An early nineteenth-century bust-length portrait of a man in a black jacket and white shirt.

Self-portrait by John Goffe Rand

Because tin was rather expensive at the time of Rand’s invention, it took time for the tubes to catch on among artists. But everyone eventually came around to the idea. Jean Renoir, son of the great Impressionist Pierre-Auguste Renoir, claims that his father once said that without Rand’s tubes, “there would have been no Cézanne, no Monet, no Sisley or Pissarro, nothing of what the journalists were later to call Impressionism.” Of course, there is more to Impressionism than painting en plein air. However, it would be foolish to disregard the impact of portable paint tubes on artists' ability to go out into nature and capture a given location in one or two sittings. Now that they didn’t have to run back home to fetch their pig bladder of chrome yellow if they had to, the Impressionists could produce landscapes at a rapid pace. This also led to the distinctive Impressionist style of using short, quick brushstrokes and introducing abstraction to the work’s subject. Furthermore, the paint sold in these tubes was often rather thick. To work with it, many painters resorted to working with sturdier brushes, resulting in some painters like Vincent van Gogh using thick impasto on their canvases.
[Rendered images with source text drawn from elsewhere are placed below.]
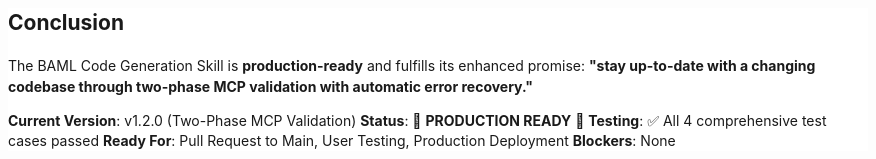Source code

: ## Conclusion

The BAML Code Generation Skill is **production-ready** and fulfills its enhanced promise: **"stay up-to-date with a changing codebase through two-phase MCP validation with automatic error recovery."**

**Current Version**: v1.2.0 (Two-Phase MCP Validation)
**Status**: 🎉 **PRODUCTION READY** 🎉
**Testing**: ✅ All 4 comprehensive test cases passed
**Ready For**: Pull Request to Main, User Testing, Production Deployment
**Blockers**: None
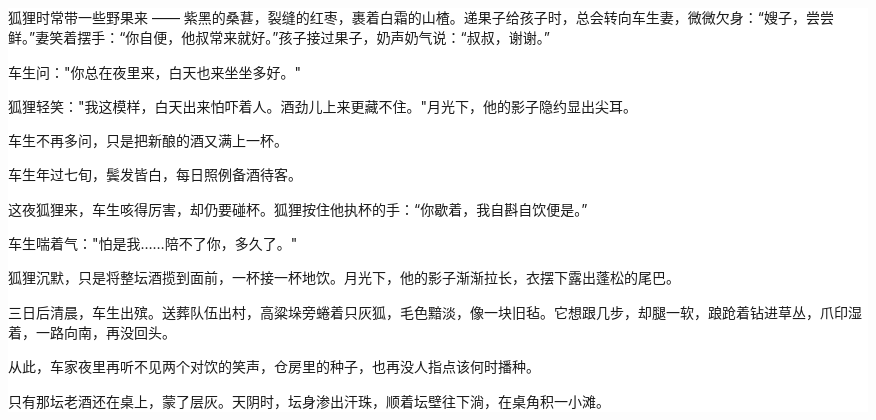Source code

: 狐狸时常带一些野果来 —— 紫黑的桑葚，裂缝的红枣，裹着白霜的山楂。递果子给孩子时，总会转向车生妻，微微欠身：“嫂子，尝尝鲜。”妻笑着摆手：“你自便，他叔常来就好。”孩子接过果子，奶声奶气说：“叔叔，谢谢。”

车生问："你总在夜里来，白天也来坐坐多好。"

狐狸轻笑："我这模样，白天出来怕吓着人。酒劲儿上来更藏不住。"月光下，他的影子隐约显出尖耳。

车生不再多问，只是把新酿的酒又满上一杯。

车生年过七旬，鬓发皆白，每日照例备酒待客。

这夜狐狸来，车生咳得厉害，却仍要碰杯。狐狸按住他执杯的手：“你歇着，我自斟自饮便是。”

车生喘着气："怕是我……陪不了你，多久了。"

狐狸沉默，只是将整坛酒揽到面前，一杯接一杯地饮。月光下，他的影子渐渐拉长，衣摆下露出蓬松的尾巴。

三日后清晨，车生出殡。送葬队伍出村，高粱垛旁蜷着只灰狐，毛色黯淡，像一块旧毡。它想跟几步，却腿一软，踉跄着钻进草丛，爪印湿着，一路向南，再没回头。

从此，车家夜里再听不见两个对饮的笑声，仓房里的种子，也再没人指点该何时播种。

只有那坛老酒还在桌上，蒙了层灰。天阴时，坛身渗出汗珠，顺着坛壁往下淌，在桌角积一小滩。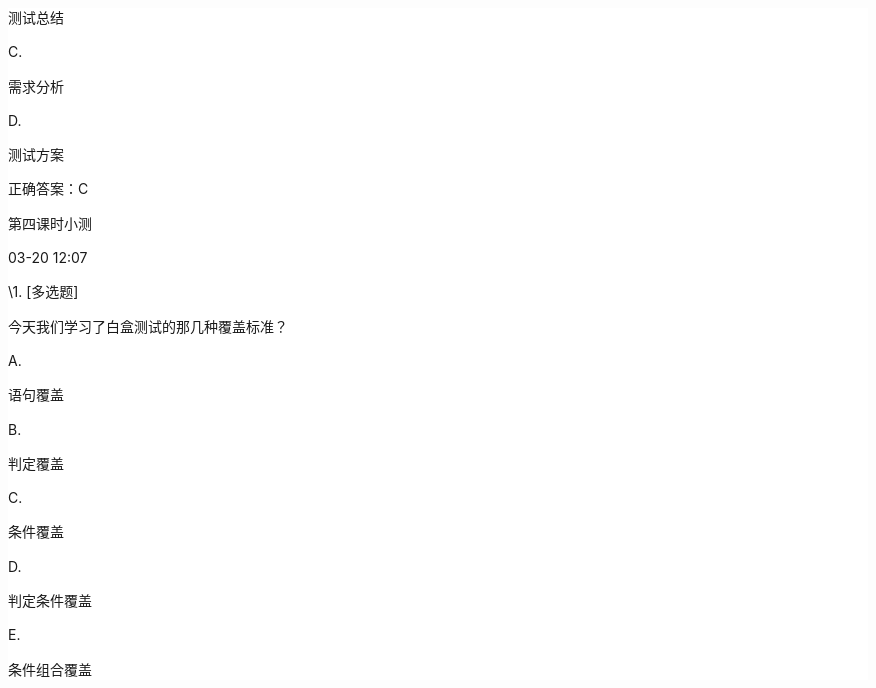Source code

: 测试总结





C.

需求分析





D.

测试方案



正确答案：C









第四课时小测

03-20 12:07

\1. [多选题]

今天我们学习了白盒测试的那几种覆盖标准？





A.

语句覆盖





B.

判定覆盖





C.

条件覆盖





D.

判定条件覆盖





E.

条件组合覆盖
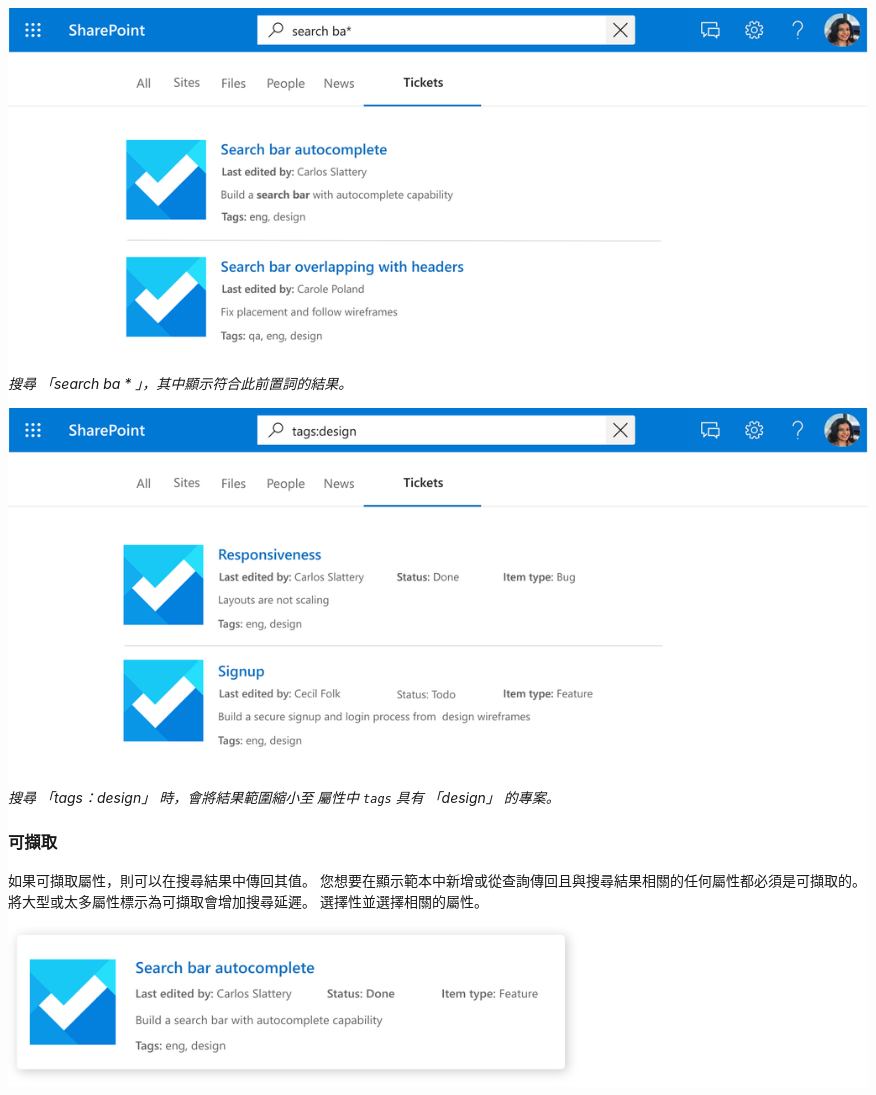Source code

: ![顯示搜尋 「search ba*」 的圖表，其中顯示符合此前置詞的結果。](./media/manage-schema-images/connecting-external-content-manage-items-schema-2.svg)

*搜尋 「search ba \* 」，其中顯示符合此前置詞的結果。*

![顯示搜尋 「tags：design」 的圖表，將結果範圍縮小至 tags 屬性中具有 「design」 的專案。](./media/manage-schema-images/connecting-external-content-manage-items-schema-3.svg)

*搜尋 「tags：design」 時，會將結果範圍縮小至 屬性中 `tags` 具有 「design」 的專案。*

### <a name="retrievable"></a>可擷取

如果可擷取屬性，則可以在搜尋結果中傳回其值。 您想要在顯示範本中新增或從查詢傳回且與搜尋結果相關的任何屬性都必須是可擷取的。 將大型或太多屬性標示為可擷取會增加搜尋延遲。 選擇性並選擇相關的屬性。

![顯示一組可擷取的屬性轉譯為結果的圖表。](./media/manage-schema-images/connecting-external-content-manage-schema-4.svg)
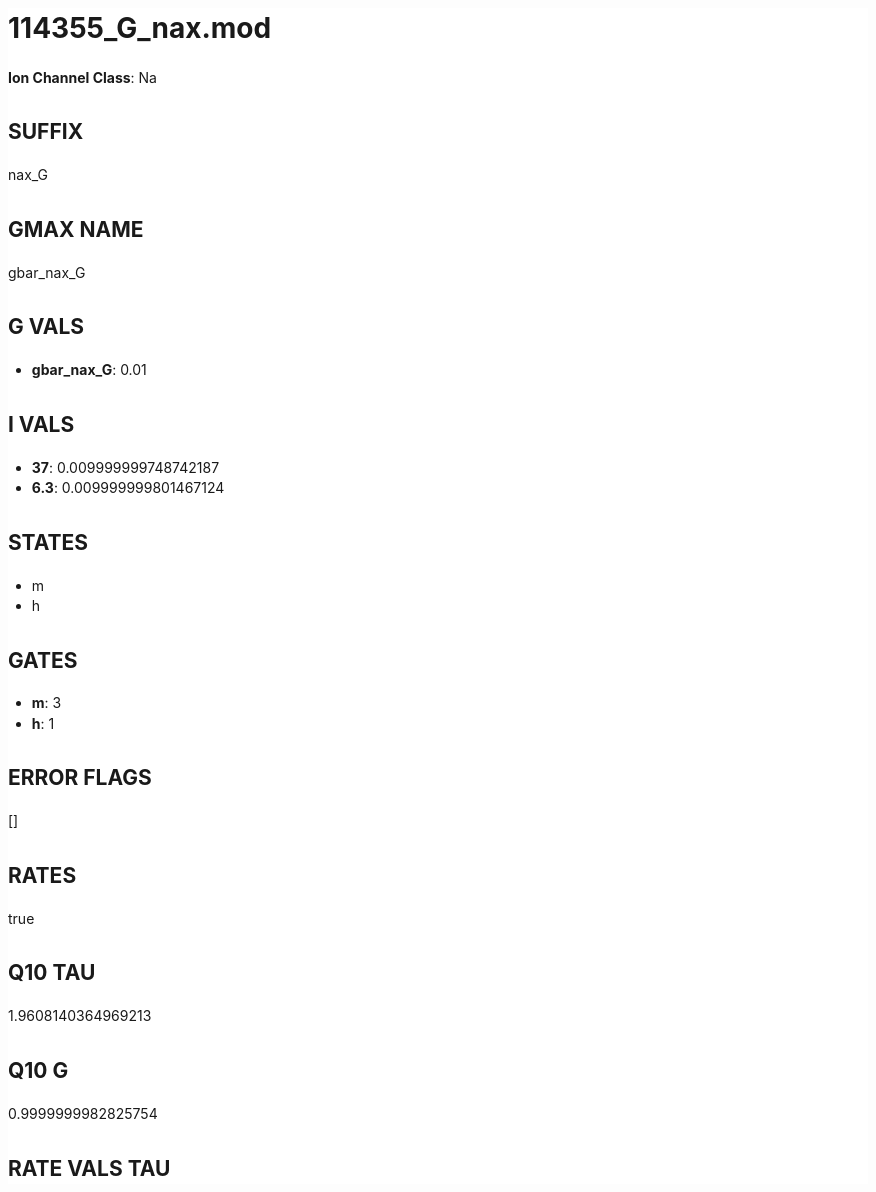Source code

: # 114355_G_nax.mod

**Ion Channel Class**: Na

## SUFFIX

nax_G

## GMAX NAME

gbar_nax_G

## G VALS

- **gbar_nax_G**: 0.01

## I VALS

- **37**: 0.009999999748742187
- **6.3**: 0.009999999801467124

## STATES

- m
- h

## GATES

- **m**: 3
- **h**: 1

## ERROR FLAGS

[]

## RATES

true

## Q10 TAU

1.9608140364969213

## Q10 G

0.9999999982825754

## RATE VALS TAU
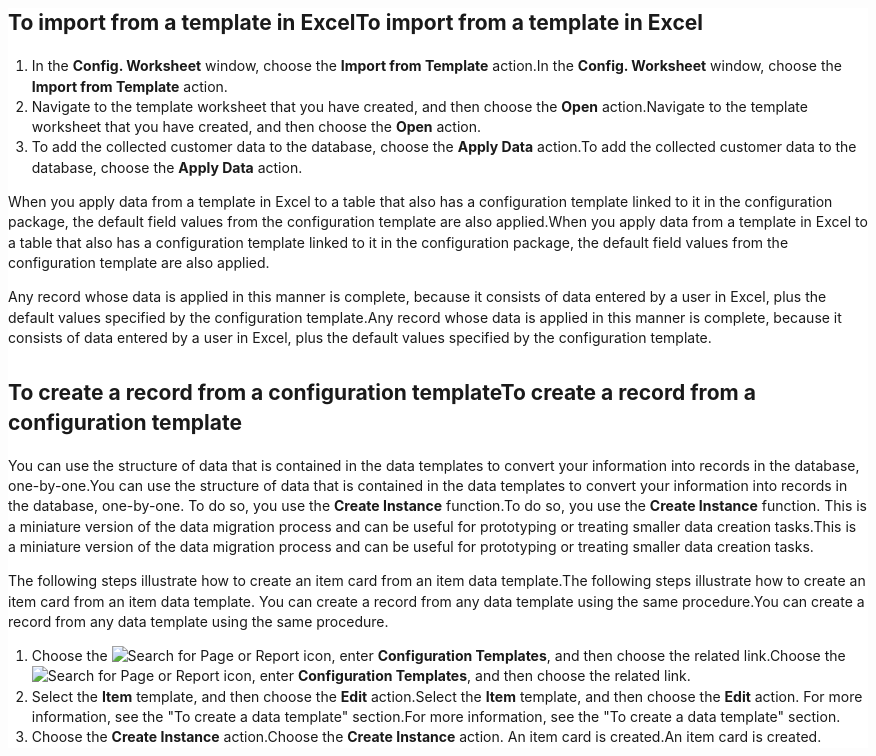 ## <a name="to-import-from-a-template-in-excel"></a><span data-ttu-id="3396d-174">To import from a template in Excel</span><span class="sxs-lookup"><span data-stu-id="3396d-174">To import from a template in Excel</span></span>
1. <span data-ttu-id="3396d-175">In the **Config. Worksheet** window, choose the **Import from Template** action.</span><span class="sxs-lookup"><span data-stu-id="3396d-175">In the **Config. Worksheet** window, choose the **Import from Template** action.</span></span>
3. <span data-ttu-id="3396d-176">Navigate to the template worksheet that you have created, and then choose the **Open** action.</span><span class="sxs-lookup"><span data-stu-id="3396d-176">Navigate to the template worksheet that you have created, and then choose the **Open** action.</span></span>
4. <span data-ttu-id="3396d-177">To add the collected customer data to the database, choose the **Apply Data** action.</span><span class="sxs-lookup"><span data-stu-id="3396d-177">To add the collected customer data to the database, choose the **Apply Data** action.</span></span>

<span data-ttu-id="3396d-178">When you apply data from a template in Excel to a table that also has a configuration template linked to it in the configuration package, the default field values from the configuration template are also applied.</span><span class="sxs-lookup"><span data-stu-id="3396d-178">When you apply data from a template in Excel to a table that also has a configuration template linked to it in the configuration package, the default field values from the configuration template are also applied.</span></span>

<span data-ttu-id="3396d-179">Any record whose data is applied in this manner is complete, because it consists of data entered by a user in Excel, plus the default values specified by the configuration template.</span><span class="sxs-lookup"><span data-stu-id="3396d-179">Any record whose data is applied in this manner is complete, because it consists of data entered by a user in Excel, plus the default values specified by the configuration template.</span></span>

## <a name="to-create-a-record-from-a-configuration-template"></a><span data-ttu-id="3396d-180">To create a record from a configuration template</span><span class="sxs-lookup"><span data-stu-id="3396d-180">To create a record from a configuration template</span></span>
<span data-ttu-id="3396d-181">You can use the structure of data that is contained in the data templates to convert your information into records in the database, one-by-one.</span><span class="sxs-lookup"><span data-stu-id="3396d-181">You can use the structure of data that is contained in the data templates to convert your information into records in the database, one-by-one.</span></span> <span data-ttu-id="3396d-182">To do so, you use the **Create Instance** function.</span><span class="sxs-lookup"><span data-stu-id="3396d-182">To do so, you use the **Create Instance** function.</span></span> <span data-ttu-id="3396d-183">This is a miniature version of the data migration process and can be useful for prototyping or treating smaller data creation tasks.</span><span class="sxs-lookup"><span data-stu-id="3396d-183">This is a miniature version of the data migration process and can be useful for prototyping or treating smaller data creation tasks.</span></span>  

<span data-ttu-id="3396d-184">The following steps illustrate how to create an item card from an item data template.</span><span class="sxs-lookup"><span data-stu-id="3396d-184">The following steps illustrate how to create an item card from an item data template.</span></span> <span data-ttu-id="3396d-185">You can create a record from any data template using the same procedure.</span><span class="sxs-lookup"><span data-stu-id="3396d-185">You can create a record from any data template using the same procedure.</span></span>  

1. <span data-ttu-id="3396d-186">Choose the ![Search for Page or Report](media/ui-search/search_small.png "Search for Page or Report icon") icon, enter **Configuration Templates**, and then choose the related link.</span><span class="sxs-lookup"><span data-stu-id="3396d-186">Choose the ![Search for Page or Report](media/ui-search/search_small.png "Search for Page or Report icon") icon, enter **Configuration Templates**, and then choose the related link.</span></span>  
2. <span data-ttu-id="3396d-187">Select the **Item** template, and then choose the **Edit** action.</span><span class="sxs-lookup"><span data-stu-id="3396d-187">Select the **Item** template, and then choose the **Edit** action.</span></span> <span data-ttu-id="3396d-188">For more information, see the "To create a data template" section.</span><span class="sxs-lookup"><span data-stu-id="3396d-188">For more information, see the "To create a data template" section.</span></span>
3. <span data-ttu-id="3396d-189">Choose the **Create Instance** action.</span><span class="sxs-lookup"><span data-stu-id="3396d-189">Choose the **Create Instance** action.</span></span> <span data-ttu-id="3396d-190">An item card is created.</span><span class="sxs-lookup"><span data-stu-id="3396d-190">An item card is created.</span></span>  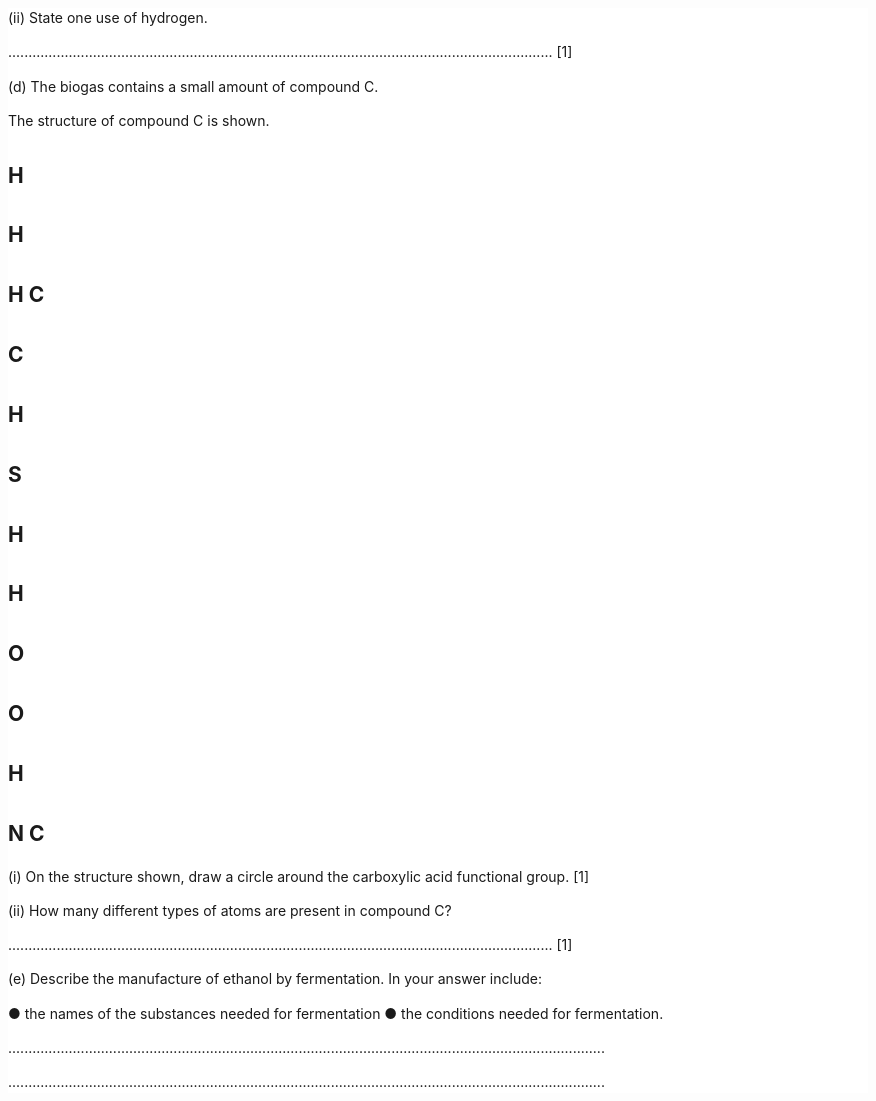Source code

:  (ii) State one use of hydrogen. 

 ....................................................................................................................................... [1] 

 (d) The biogas contains a small amount of compound C. 

 The structure of compound C is shown. 

## H 

## H 

## H C 

## C 

## H 

## S 

## H 

## H 

## O 

## O 

## H 

## N C 

 (i) On the structure shown, draw a circle around the carboxylic acid functional group. [1] 

 (ii) How many different types of atoms are present in compound C? 

 ....................................................................................................................................... [1] 

 (e) Describe the manufacture of ethanol by fermentation. In your answer include: 

 ● the names of the substances needed for fermentation ● the conditions needed for fermentation. 

 .................................................................................................................................................... 

 ....................................................................................................................................................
The creator of the collapsible paint tube would not live to see his invention’s potential fully realized. John Rand would pass away in 1873, only a year before Claude Monet debuted his Impression, soleil levant at the Impressionist Exhibition. Rand’s invention was such an innovative breakthrough that, even today, some actively try to erase Rand’s memory. The British paint manufacturer Winsor & Newton openly state on their website that they were the ones who developed the collapsible tubes. Of course, William Winsor did try to develop his own tin tubes for paint, but Rand’s design was far superior since Winsor’s tubes were prone to leaking and breaking.